Diego flipped the pages of his calendar, trying to find a slot where he could have a showing of Ramona’s paintings.

Fortunately for him, business had been good lately and he had few days available. Unfortunate for Ramona, however. He had gotten the sense that she desperately needed the showing. Maybe money was tight again, he thought, remembering that Ramona’s mother had been ill and her care might be a financial drain on the struggling artist.

Although she’d taken advances from him in the past, she had always repaid them from her sales, not that he had asked for repayment.

Centuries of life had made it possible for him to amass quite a fortune. He really had no need of this gallery, but art had always fascinated him. Bored with an eternal existence of doing nothing, he had opened this shop nearly ten years ago after the suicide of a promising young artist he had known. The artist’s death had awakened the art world, making him famous posthumously and convincing Diego that he wanted to become a patron of the arts and prevent similar fates for others. He loved the passion and life of the artists. Loved discovering someone who might be the next Velázquez, Goya, Manet or Picasso, all gentlemen he had been lucky enough to meet thanks to his vampire existence.

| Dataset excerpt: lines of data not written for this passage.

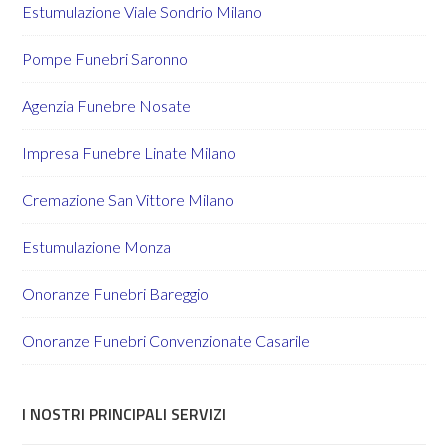
Estumulazione Viale Sondrio Milano
Pompe Funebri Saronno
Agenzia Funebre Nosate
Impresa Funebre Linate Milano
Cremazione San Vittore Milano
Estumulazione Monza
Onoranze Funebri Bareggio
Onoranze Funebri Convenzionate Casarile
I NOSTRI PRINCIPALI SERVIZI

Then there were the many parties he was able to host when he did a showing. They reminded him of the days before his wife’s betrayal, when he’d held such fetes at his estate, many times for an artist whom he had commissioned to do a work for him.

Not to mention that gathering with so many mortals let him make believe for a moment that he was like them. That he was still human.

Human like Ramona, he thought, recalling their embrace earlier that day and the sense of rightness he had felt. The desire that had arisen as he smelled her skin and felt her hair against his face.